--- DATA SEGMENT ---
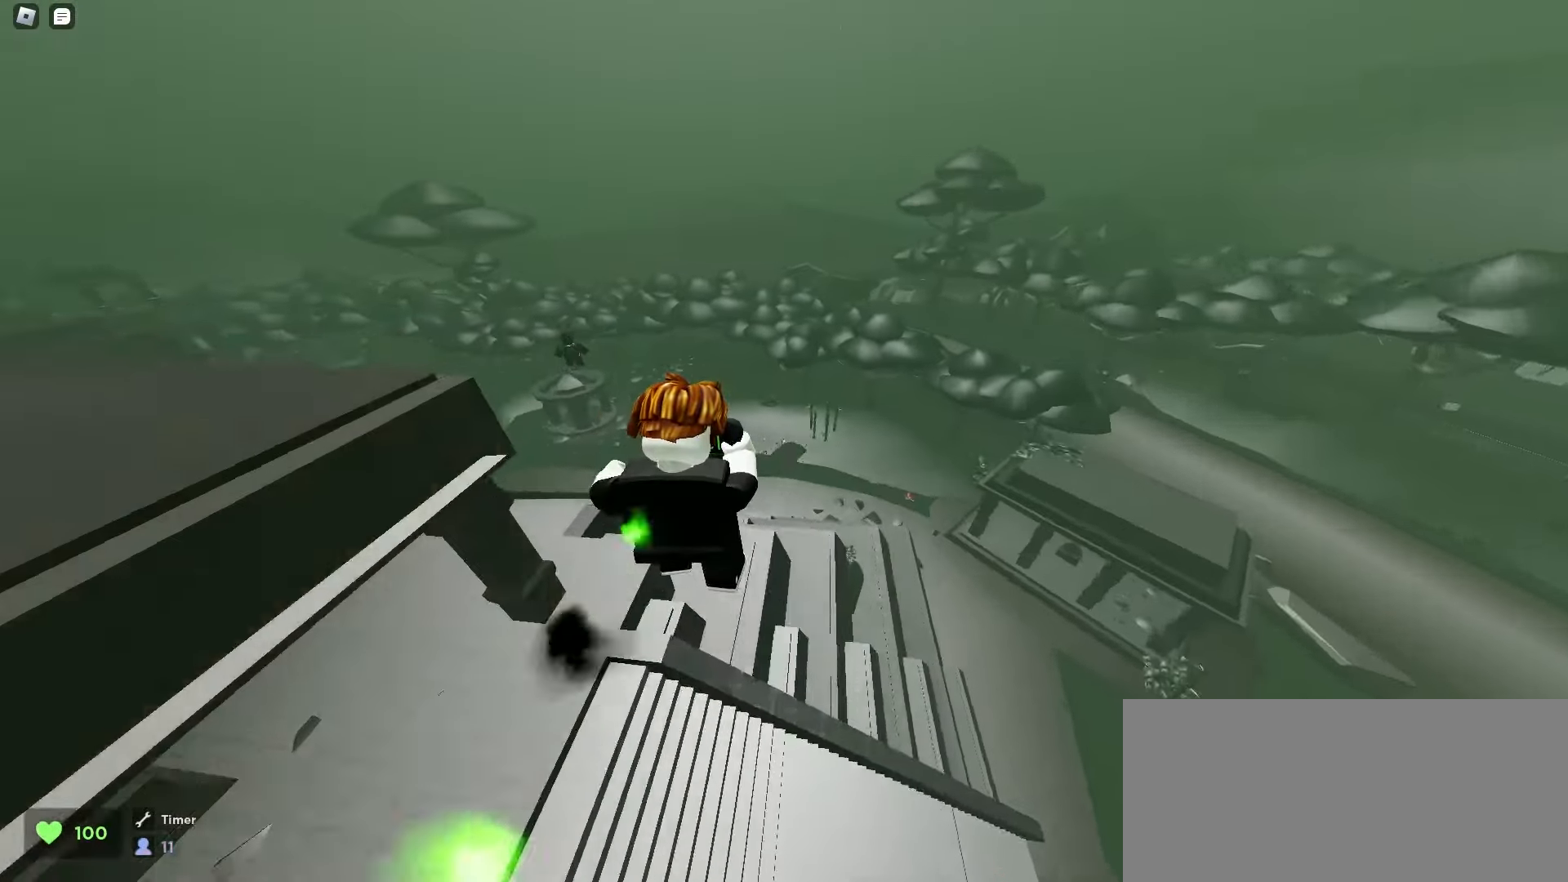
{"keys": ["a", "w"], "mouse": [], "events": []}
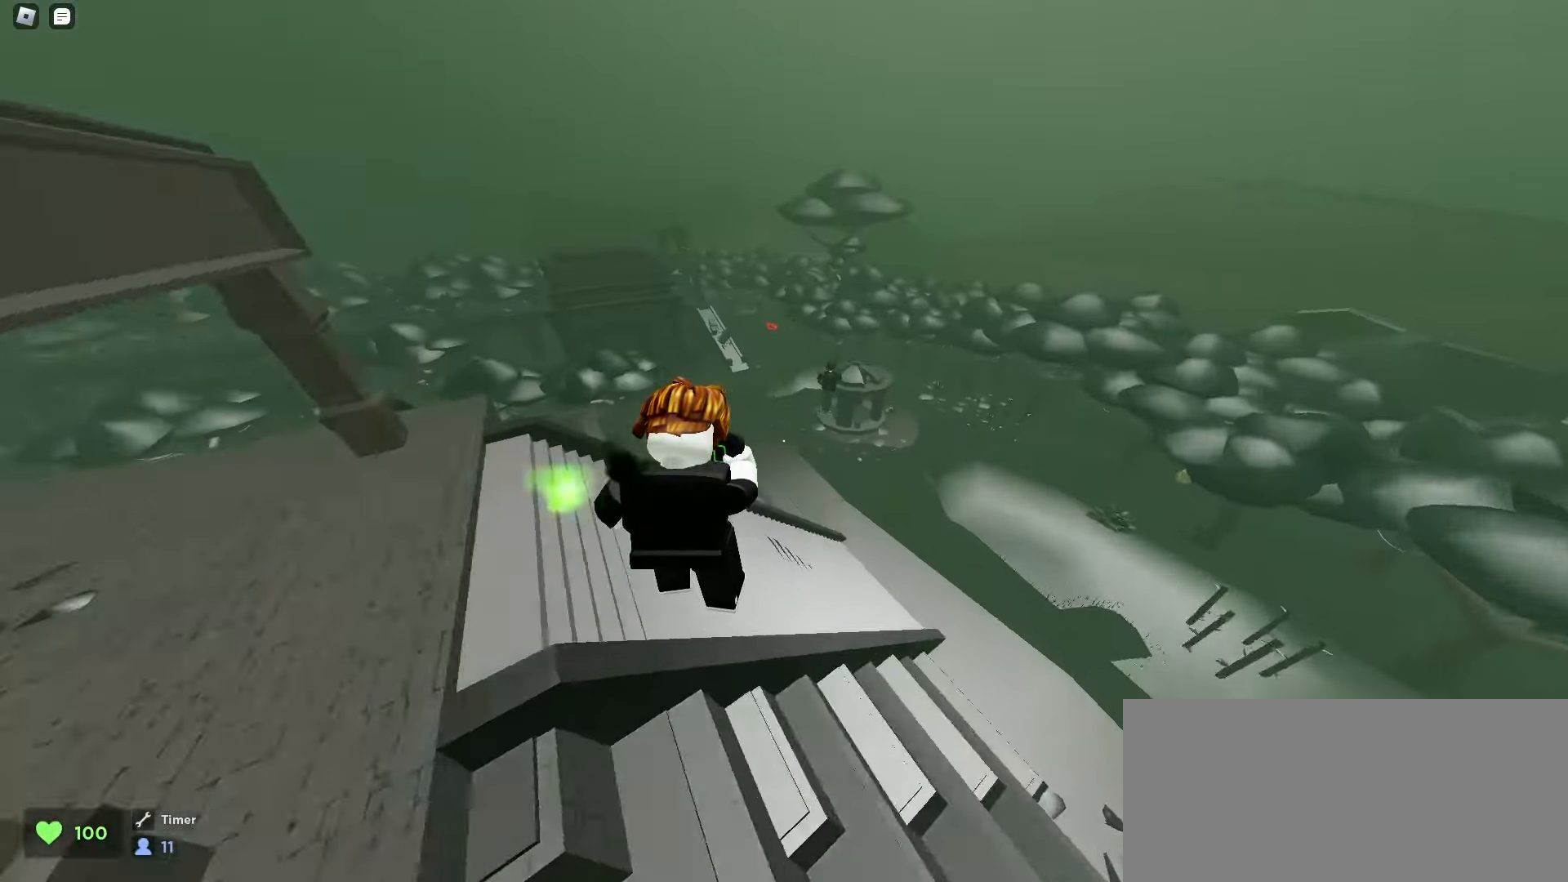
{"keys": ["d", "w"], "mouse": [], "events": [[433, "a", "up"], [450, "d", "down"], [467, "space", "down"], [500, "space", "up"]]}
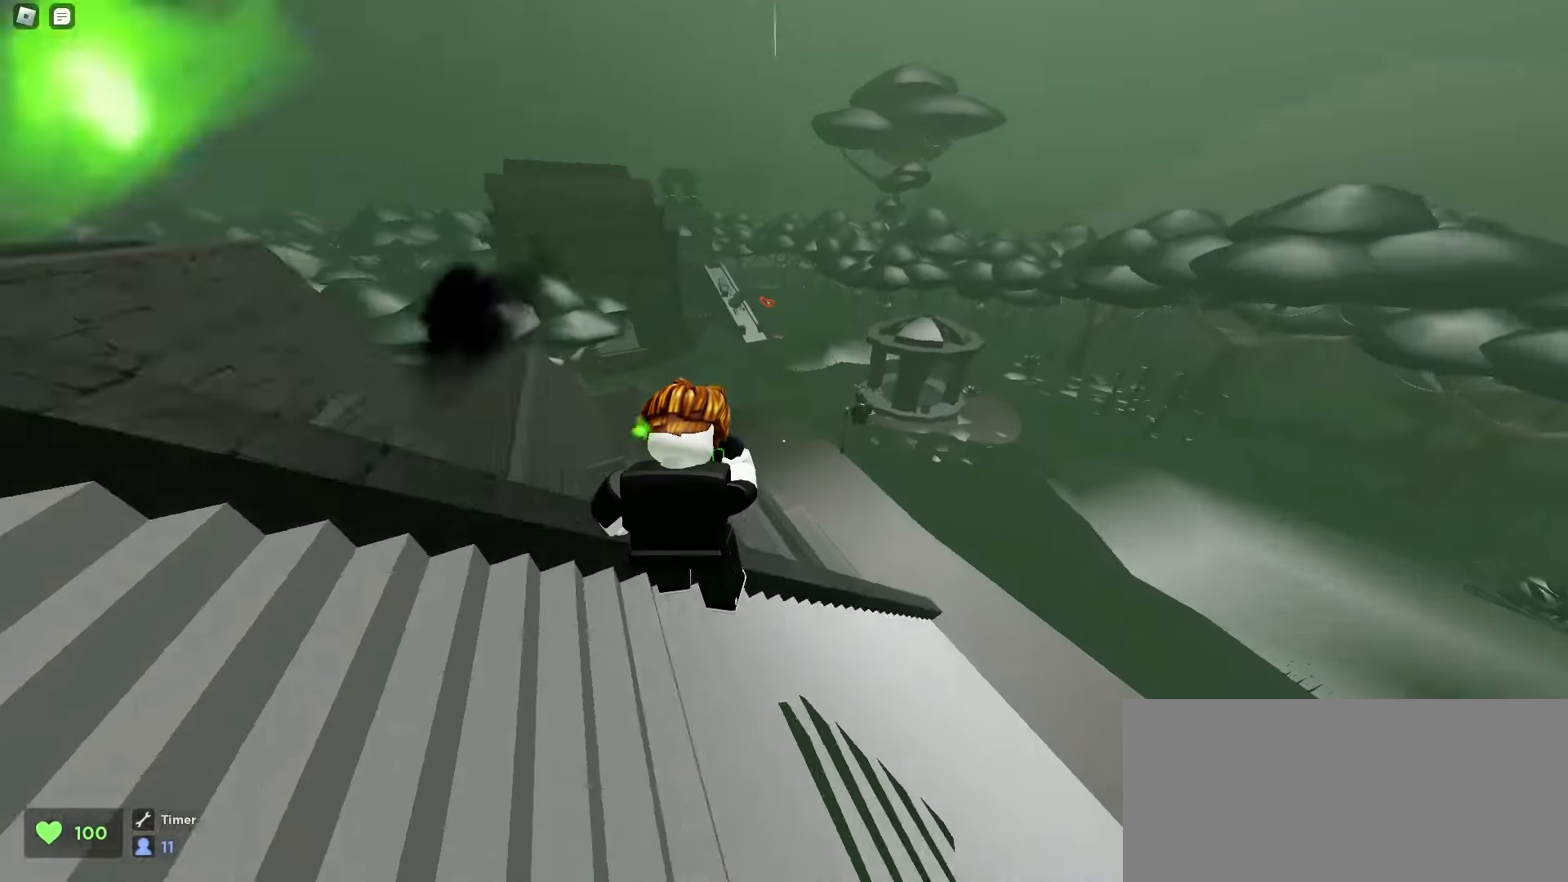
{"keys": ["a", "w"], "mouse": [], "events": [[33, "space", "down"], [67, "space", "up"], [100, "space", "down"], [117, "space", "up"], [150, "space", "down"], [183, "space", "up"], [217, "space", "down"], [250, "space", "up"], [267, "space", "down"], [317, "space", "up"], [333, "d", "up"], [333, "space", "down"], [350, "a", "down"], [367, "space", "up"], [400, "space", "down"], [433, "space", "up"], [467, "space", "down"], [500, "space", "up"]]}
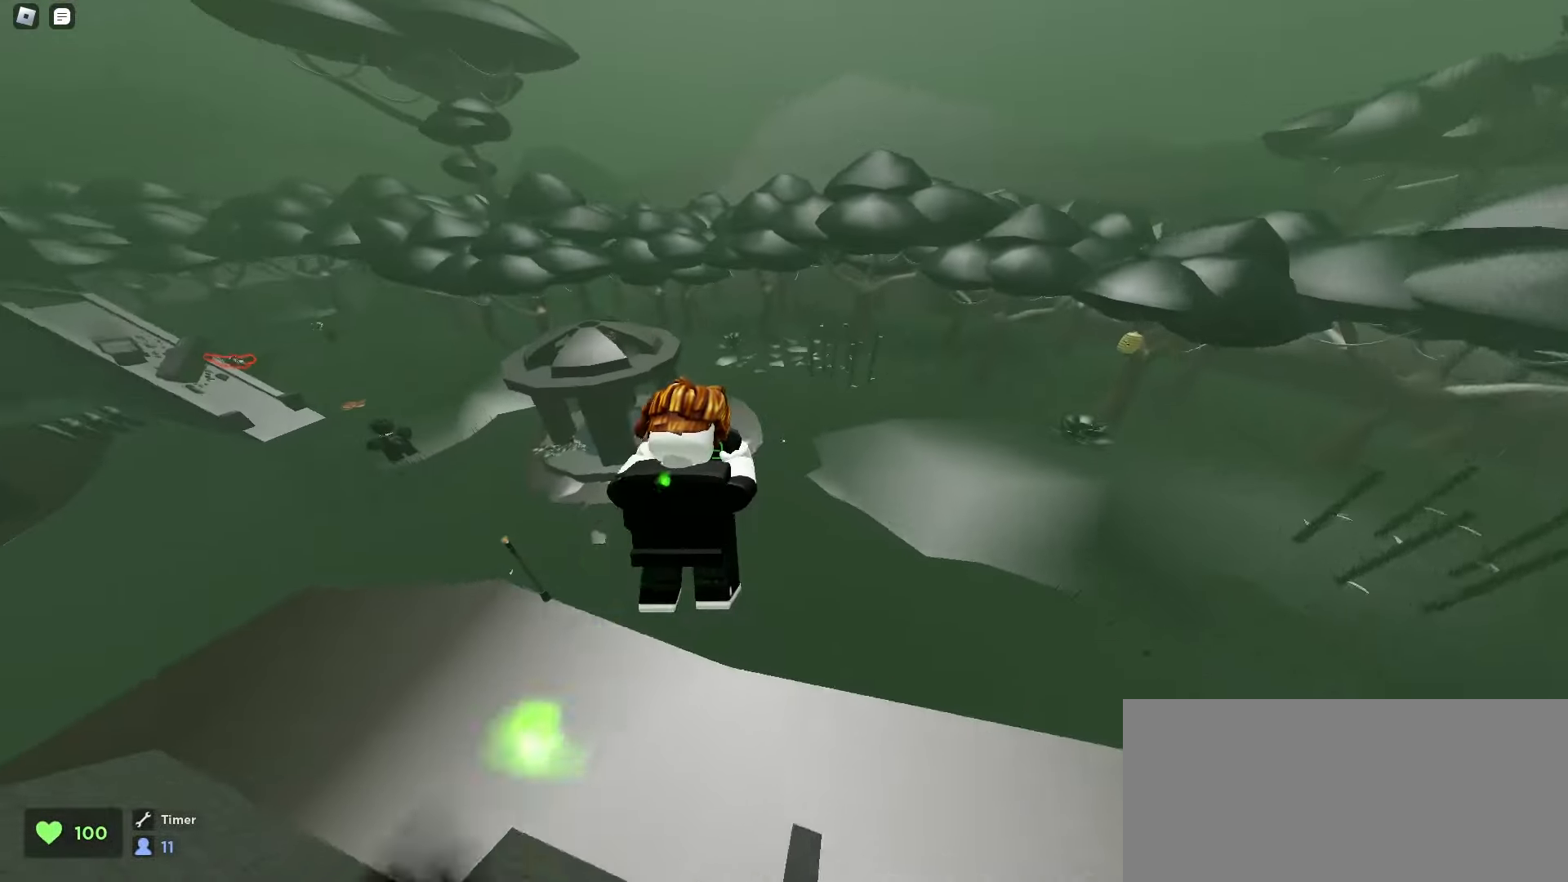
{"keys": ["d", "w"], "mouse": [], "events": [[217, "a", "up"], [233, "d", "down"]]}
---
- **TASK DESCRIPTION**:
Print out all the material word for word but exclude any images.

- **REPLY**:
{"keys": ["a", "w"], "mouse": [], "events": []}
{"keys": ["d", "w"], "mouse": [], "events": [[433, "a", "up"], [450, "d", "down"], [467, "space", "down"], [500, "space", "up"]]}
{"keys": ["a", "w"], "mouse": [], "events": [[33, "space", "down"], [67, "space", "up"], [100, "space", "down"], [117, "space", "up"], [150, "space", "down"], [183, "space", "up"], [217, "space", "down"], [250, "space", "up"], [267, "space", "down"], [317, "space", "up"], [333, "d", "up"], [333, "space", "down"], [350, "a", "down"], [367, "space", "up"], [400, "space", "down"], [433, "space", "up"], [467, "space", "down"], [500, "space", "up"]]}
{"keys": ["d", "w"], "mouse": [], "events": [[217, "a", "up"], [233, "d", "down"]]}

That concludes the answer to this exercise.